Incremental Architecture: Principles for the Real World
Learn how you can establish meaningful enterprise architecture, cut costs, and deliver solutions more rapidly.
by Chad Riland and Josh Paterson
February 14, 2006
How can enterprise architect teams successfully establish meaningful enterprise architecture while meeting management demands to cut costs and deliver solutions more rapidly?
As solution architects, we are continuously faced with the business drivers to cut costs, deliver solutions more rapidly, and respond to customer needs with more flexibility. In light of this fact, we must develop a practical, focused strategy that will allow us to meet goals toward furthering enterprise architecture (EA) initiatives (i.e., business alignment, standardization, reuse of existing IT assets, and sharing common system development methods), as well as meeting the enduring demands of business units and upper management.

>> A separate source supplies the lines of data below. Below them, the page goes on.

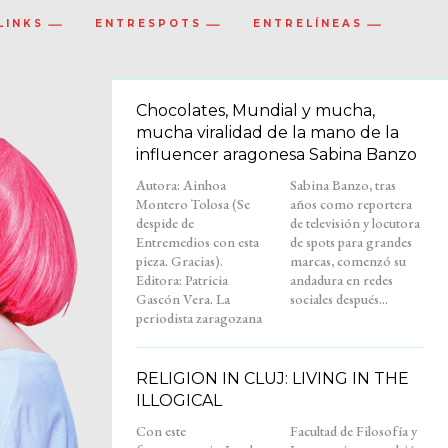
LINKS
ENTRESPOTS
ENTRELÍNEAS
Chocolates, Mundial y mucha,
mucha viralidad de la mano de la
influencer aragonesa Sabina Banzo
Autora: Ainhoa
Sabina Banzo, tras
Montero Tolosa (Se
años como reportera
despide de
de televisión y locutora
Entremedios con esta
de spots para grandes
pieza. Gracias).
marcas, comenzó su
Editora: Patricia
andadura en redes
Gascón Vera. La
sociales después...
periodista zaragozana
RELIGION IN CLUJ: LIVING IN THE
ILLOGICAL
Con este
Facultad de Filosofía y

The ultimate goal is to design more agile and responsive enterprise systems that provide the value our business partners demand, in addition to the integration flexibility for which architects and developers have been striving. To reach this goal, we must avoid two common pitfalls of EA endeavors: not showing clear business value and being perceived by the development organization as overhead or bureaucracy.
We can remedy those concerns and achieve this vision by applying standards and practices incrementally over time. Show value project by project and expand the EA influence to one solution, one service, and one person at a time. In a rapidly changing business environment of tactical decision making, it is often easier to justify small EA efforts that show immediate value than to get buy-in and funding for large-scale EA projects that many perceive as the "ivory tower." Project-based initiatives can be used as the starting point for any company's long term EA vision, and form the basis for reusable standards and best practices.

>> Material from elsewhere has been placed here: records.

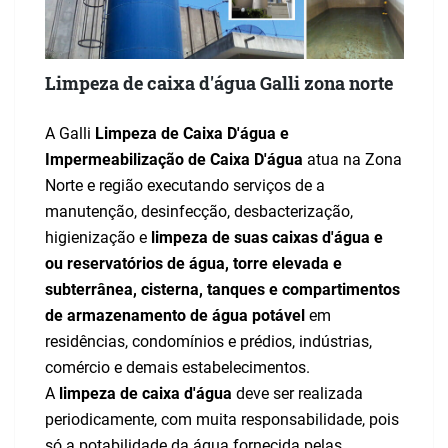
Limpeza de caixa d'água Galli zona norte
A Galli
Limpeza de Caixa D'água e
Impermeabilização de Caixa D'água
atua na Zona
Norte e região executando serviços de a
manutenção, desinfecção, desbacterização,
higienização e
limpeza de suas caixas d'água e
ou reservatórios de água, torre elevada e
subterrânea, cisterna, tanques e compartimentos
de armazenamento de água potável
em
residências, condomínios e prédios, indústrias,
comércio e demais estabelecimentos.
A
limpeza de caixa d'água
deve ser realizada
periodicamente, com muita responsabilidade, pois
só a potabilidade da água fornecida pelas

Why Enterprise Architectures Fail
Many attempted EAs fail because they wait to resolve too many details before setting a specific direction. They try to take the Big Bang approach, or assume that there will be less risk and better long-term results if all of the details are gathered up front. However, this doesn't work in today's tactically driven enterprise, where the time and resources needed for an all-encompassing approach are difficult to obtain. In many cases, an immediate decision is better. Otherwise, there may be no decision at all.
In fact, an architect must frequently present a solution prior to knowing all of the details of the problem. This formula is often difficult for technical or analytical thinkers to follow. The career path of an architect is typically one where he or she has moved up through the technical ranksfirst developing some basic software systems; graduating to more complex systems where he or she had to understand and apply design methodologies; and after showing successful results, moving into an architecture position. This progression can perpetuate the view that EA is all about technology (i.e., technical expertise, standards, and picking the best technologies). If this attitude is left unchecked, it can result in disputes within different factions of the organization over specific technologies.

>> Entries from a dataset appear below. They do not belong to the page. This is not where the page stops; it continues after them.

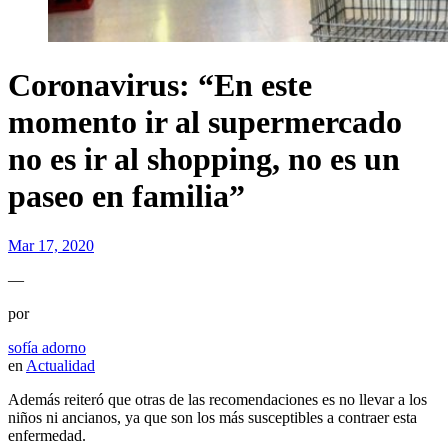
Coronavirus: “En este
momento ir al supermercado
no es ir al shopping, no es un
paseo en familia”
Mar 17, 2020
—
por
sofía adorno
en
Actualidad
Además reiteró que otras de las recomendaciones es no llevar a los
niños ni ancianos, ya que son los más susceptibles a contraer esta
enfermedad.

Another issue may reside in individuals within the organization who come from a strictly technology background because individuals with this type of background tend to lack leadership and management skills. These individuals may attempt to control others with their rank and authority; or, on the other hand, they may not attempt to manage at all and simply continue to focus on technology. They may attempt to enforce rules without getting agreement from the development team and business sponsors. In these cases, others will hesitate to include architects on project teams.
EA failure also has to do with how the organization perceives the architecture team. After half a decade in the '90s of the double-digit IT budget expansion, corporate IT growth has dramatically slowed down. IT is being asked to deliver the same amount of new capabilities with decreasing budgets. If an EA team (and IT in general) is not conscientious about the influence of budget constraints on their environment, and not developing new ways to thrive in that environment, a perception will evolve in the business units that EA teams may not meet needs.